Selain itu, ada dua kelemahan Presidium Dewan Papua dalam struktur sebagai organisasi bergerakan, di mana presidium Dewan Papua tidak mampu melakukan mobilisasi masa di dalam negeri dan dukungan internasional.
(1). Presidium sendiri tidak membangun organ-organ taktis di dalam negeri untuk mobilisasi masa secara terstruktur, terorganisir dan terpimpin secara masif. Presidium Dewan Papua telah memutuskan hubungan dengan mahasiswa, para aktivis muda yang terdidik, perempuan, lembaga agama dan Tentara Pembebasan Nasional Papua Barat (TPN).
(2) Presidium Dewan Papua sendiri tidak membangun diplomasi internasional yang kuat dan masif. Presidium tidak membangun jaringan internasional yang baik dengan berbagai pihak dan tidak mempersiapkan diplomat-diplomat yang mampu menggalang dukungan internasional. Tetapi, para diplomat ditunjuk berdasarkan hubungan genealogis dan etniksitas, egoistis dan ambisi kekuasaan.

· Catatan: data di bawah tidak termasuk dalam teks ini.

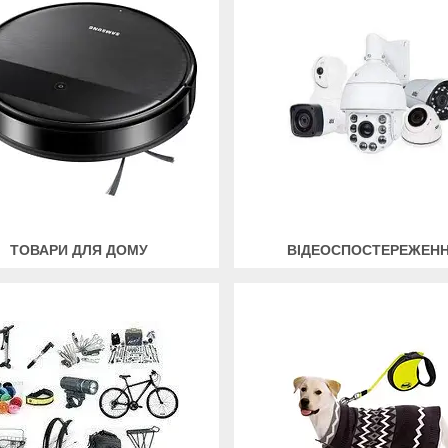
ТОВАРИ ДЛЯ ДОМУ
ВІДЕОСПОСТЕРЕЖЕН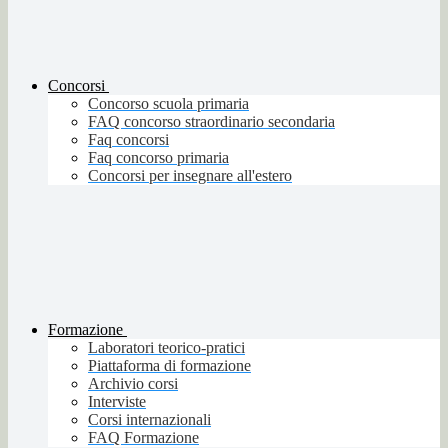
Concorsi
Concorso scuola primaria
FAQ concorso straordinario secondaria
Faq concorsi
Faq concorso primaria
Concorsi per insegnare all'estero
Formazione
Laboratori teorico-pratici
Piattaforma di formazione
Archivio corsi
Interviste
Corsi internazionali
FAQ Formazione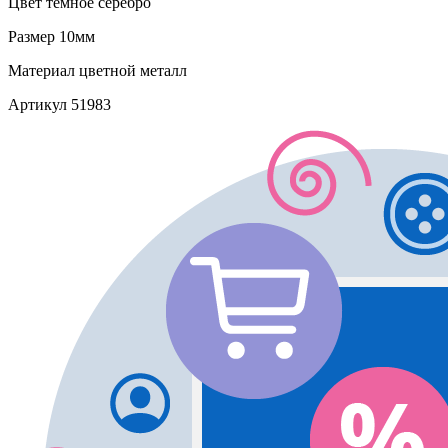
Цвет
темное серебро
Размер
10мм
Материал
цветной металл
Артикул
51983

Dengan itu, di mana presidium Dewan Papua jalan sendiri dan melepaskan diri dari basis masa rakyat dan pertahanan keamanan sebagai tulang pungkung perjuangan ini. Meskipun demikian Presidium telah meletakan dasar mengenai orientasi perjuangan masa depan, di mana perjuangan sporatis dan gerilya di hutan menjadikan perjuangan di dalam kota secara damai dan bermartabat.
Strategi kedua, Politik Otonomi Khusus Papua. Politik Otonomi Khusus Papua ini diperjuangkan oleh pemerintah Provinsi Papua melalui gubernur J.B. Solosa dan Rektor Universitas Cenderawaih Ir. Frans Wospakrik yang didukung oleh para politisi Papua dan pihak akademisi dari Universitas Cenderawasih dan Universitas Papua di Manokwari (Fakultas Pertanian saat itu). Dalam pandangan mereka Otonomi Khusus Papua adalah win-win solution antara Indonesia dan Papua.
Para tokoh yang terlibat dalam agenda otonomi khusus adalah Barnabas Suebu, Fredy Numberi, Michael Manufandu dan teman-temannya. Sedang tim asistensi dari Universitas Cenderawasih yang memainkan peran penting saat itu adalah Drs. Mosaad, Dr. Lapona, Drs. Willy Mandowen, Dr. Agus Sumule dan banyak teman lain.